1 grudnia dojdzie do pojedynku mistrza WBC w wadze ciężkiej Deontaya Wildera z Tysonem Fury'm. Starcie odbędzie się w Staples Center w Los Angeles.

Walka jeszcze nie była potwierdzona, a już nie brakowało emocji. Deontay Wilder pojawił się na ceremonii ważenia przed sierpniowym pojedynkiem Fury'ego z Francesco Pianetą. Mistrz WBC wszedł na scenę i zaczął krzyczeć w stronę olbrzyma z Wilmslow. Fury był spokojny, jednak osoba z jego sztabu wdała się w dyskusję z Wilderem, która była niezwykle gorąca. Z kolei po zwycięskiej walce Brytyjczyka w Belfaście, Amerykanin pojawił się w ringu. Uprzejmości nie brakowało…
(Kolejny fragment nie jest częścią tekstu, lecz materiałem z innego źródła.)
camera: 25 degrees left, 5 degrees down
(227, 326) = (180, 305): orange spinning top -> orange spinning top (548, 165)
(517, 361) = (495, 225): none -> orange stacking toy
Wiadomo było, że do starcia Wildera z Fury'm musi dojść. Mistrz potrzebuje mocnego rywala, aby potwierdzić swoją dominację, a z kolei były czempion chce wrócić do czołówki. W tym roku Wilder walczył tylko raz, Amerykanin przed czasem pokonał Luisa Ortiza. Dla mistrza WBC grudniowe starcie będzie ósmą obroną pasa. Z kolei Fury wrócił do rywalizacji po wielu perypetiach i problemach. Kiedyś był na szczycie, ale nie wytrzymał psychicznie i znalazł się na bocznym torze. Wrócił 9 czerwca w starciu z Seferem Seferim. W sierpniu pokonał Francesco Pianetę i 1 grudnia stanie przed szansą na zdobycie pasa mistrzowskiego. Z pewnością nie wysoki poziom sportowy zapewnił Fury'emu walkę o tytuł, lecz jego otwartość w głoszeniu swoich marzeń. Brytyjczyk doskonale wie, co zrobić, aby znaleźć się na pierwszym planie.
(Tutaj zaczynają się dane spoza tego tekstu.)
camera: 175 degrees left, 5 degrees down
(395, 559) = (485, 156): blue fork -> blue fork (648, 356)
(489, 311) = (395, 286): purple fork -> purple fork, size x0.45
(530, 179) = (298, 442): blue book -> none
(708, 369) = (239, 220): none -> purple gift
1 grudnia Wilder i Fury spotkają się w Staples Center w Los Angeles. Po raz ostatni hala gościła wielką walkę w 2003 roku, kiedy to w Kalifornii zmierzyli się Witalij Kliczko oraz Lennox Lewis. Pojedynek Wildera z Fury’m ma być wydarzeniem w świecie boksu, a dla samych pięściarzy dochodowym interesem. Szacuje się, że każdy z nich zarobi po 20 milionów dolarów.
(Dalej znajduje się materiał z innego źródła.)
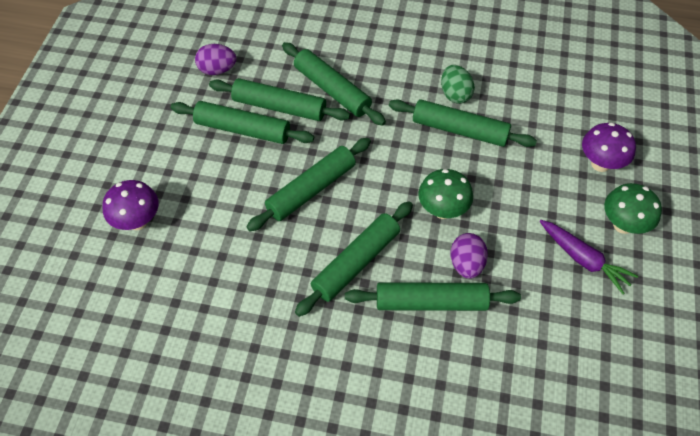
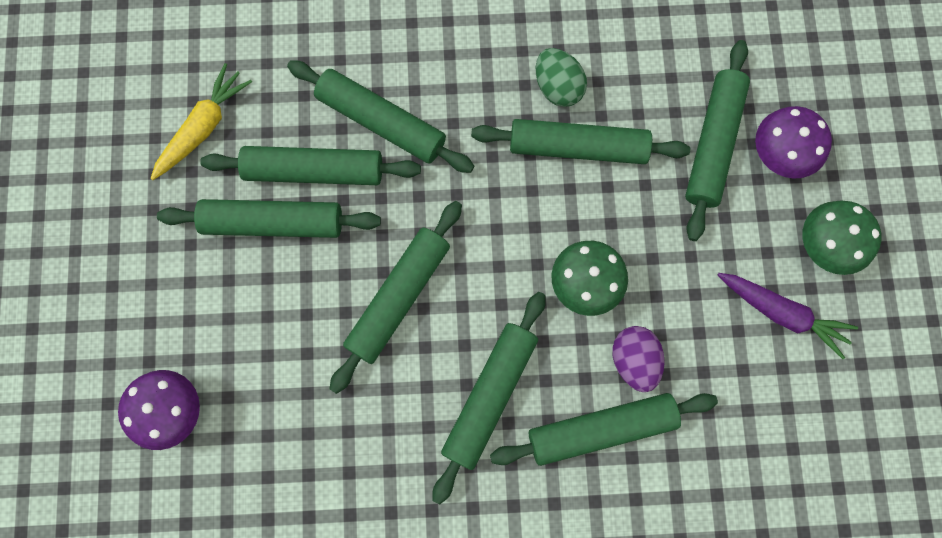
camera: 15 degrees left, 20 degrees up
(217, 70) = (203, 127): purple egg -> yellow carrot
(555, 147) = (713, 144): none -> green rolling pin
W poniedziałek w Londynie rozpocznie się promocja grudniowego starcia. Następnie pięściarze pojawią się w Nowym Jorku oraz Los Angeles. Będzie się działo. Bacznym obserwatorem z pewnością będzie Anthony Joshua. Wydaje się, że nie ma innego scenariusza niż jego starcie ze zwycięzcą walki Wilder-Fury.